Written exercise 1> Can you copy the listing word for word, beginning at its start and stopping after the line that contains "road: (388, 270)", and leave out the pictures?

Selected excerpt>
****************

What exactly does the following code declare;
using f1 = void(int);
I know that the following;
using f2 = void(*)(int);
using f3 = void(&)(int);
f2 is a pointer to a function and f3 would be the reference.
It's a function type. When you declare a function, such as:
void func(int);
its type is not a pointer nor a reference. The above function's type is void(int).
We can "prove" it by using type traits as follows:
void func(int) {}
int main() {
std::cout << std::is_same<decltype(func), void(int)>::value << '\n';
std::cout << std::is_same<decltype(func), void(*)(int)>::value << '\n';
std::cout << std::is_same<decltype(func), void(&)(int)>::value << '\n';
}
The above code will return true only for the first row.
No, but a function lvalue can be implicitly converted to a function pointer as per:
§4.3/1 Function-to-pointer conversion [conv.func]
An lvalue of function type T can be converted to a prvalue of type “pointer to T.” The result is a pointer to the function.
The relationship between a function type A(Args...) and its reference (namely A(&)(Args...)) is basically the same as the relationship between any type T and its reference (namely T&).
It's often used as a template parameter.
For example std::function takes a function type to be stored inside the std::function object and you can declare such an object with:
std::function<void(int)> fn;

****************

Written exercise 2> Would you write out the passage from the thread on C++ function types, beginning at the words "What exactly does" and stopping after "be the reference.", with "reference" switched to "alias"?

****************

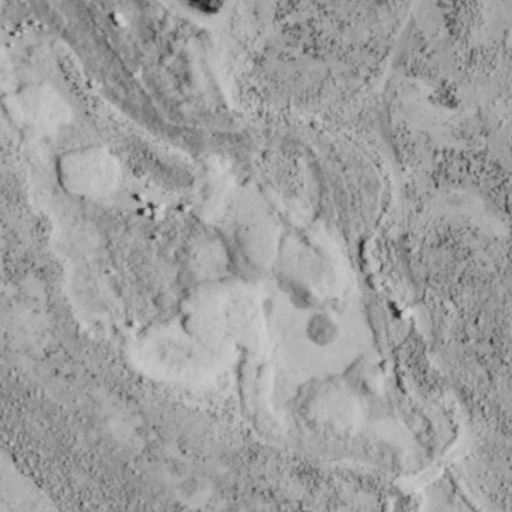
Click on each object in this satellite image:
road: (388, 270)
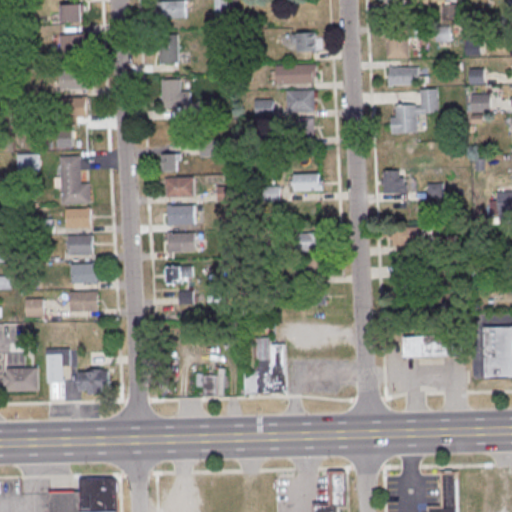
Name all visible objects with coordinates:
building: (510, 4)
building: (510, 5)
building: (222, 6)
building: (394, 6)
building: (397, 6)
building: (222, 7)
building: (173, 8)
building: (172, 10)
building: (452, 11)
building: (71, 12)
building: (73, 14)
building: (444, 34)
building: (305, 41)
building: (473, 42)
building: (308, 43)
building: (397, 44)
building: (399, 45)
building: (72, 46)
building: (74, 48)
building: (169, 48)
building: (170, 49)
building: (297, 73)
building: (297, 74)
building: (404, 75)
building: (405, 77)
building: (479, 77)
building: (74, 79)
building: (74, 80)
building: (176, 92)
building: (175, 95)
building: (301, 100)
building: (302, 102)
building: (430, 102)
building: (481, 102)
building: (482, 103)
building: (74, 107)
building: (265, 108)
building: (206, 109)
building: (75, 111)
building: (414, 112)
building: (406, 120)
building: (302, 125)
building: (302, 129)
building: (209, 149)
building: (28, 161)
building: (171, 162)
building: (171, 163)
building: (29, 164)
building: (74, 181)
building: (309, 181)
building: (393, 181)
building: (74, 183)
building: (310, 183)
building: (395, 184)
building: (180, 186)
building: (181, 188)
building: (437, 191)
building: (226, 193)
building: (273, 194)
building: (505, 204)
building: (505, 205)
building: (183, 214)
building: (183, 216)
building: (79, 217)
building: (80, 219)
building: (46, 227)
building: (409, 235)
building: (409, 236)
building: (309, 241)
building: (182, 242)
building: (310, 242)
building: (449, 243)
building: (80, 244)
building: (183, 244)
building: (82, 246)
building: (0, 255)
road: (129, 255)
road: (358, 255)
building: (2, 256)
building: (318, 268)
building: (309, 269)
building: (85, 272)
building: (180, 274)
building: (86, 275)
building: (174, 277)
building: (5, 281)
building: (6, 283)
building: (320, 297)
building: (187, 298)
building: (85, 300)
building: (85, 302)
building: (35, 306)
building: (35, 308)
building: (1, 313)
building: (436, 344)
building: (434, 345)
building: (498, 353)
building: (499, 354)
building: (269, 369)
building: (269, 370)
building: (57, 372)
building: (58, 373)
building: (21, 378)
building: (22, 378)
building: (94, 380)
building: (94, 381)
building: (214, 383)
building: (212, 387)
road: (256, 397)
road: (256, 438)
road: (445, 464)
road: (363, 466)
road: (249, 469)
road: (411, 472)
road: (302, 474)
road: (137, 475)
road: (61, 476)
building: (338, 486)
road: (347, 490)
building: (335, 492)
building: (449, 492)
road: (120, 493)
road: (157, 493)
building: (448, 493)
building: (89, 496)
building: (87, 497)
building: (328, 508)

****************

Worked solution 1>
Click on each object in this satellite image:
road: (388, 270)

Worked solution 2>
What exactly does the following code declare;
using f1 = void(int);
I know that the following;
using f2 = void(*)(int);
using f3 = void(&)(int);
f2 is a pointer to a function and f3 would be the alias.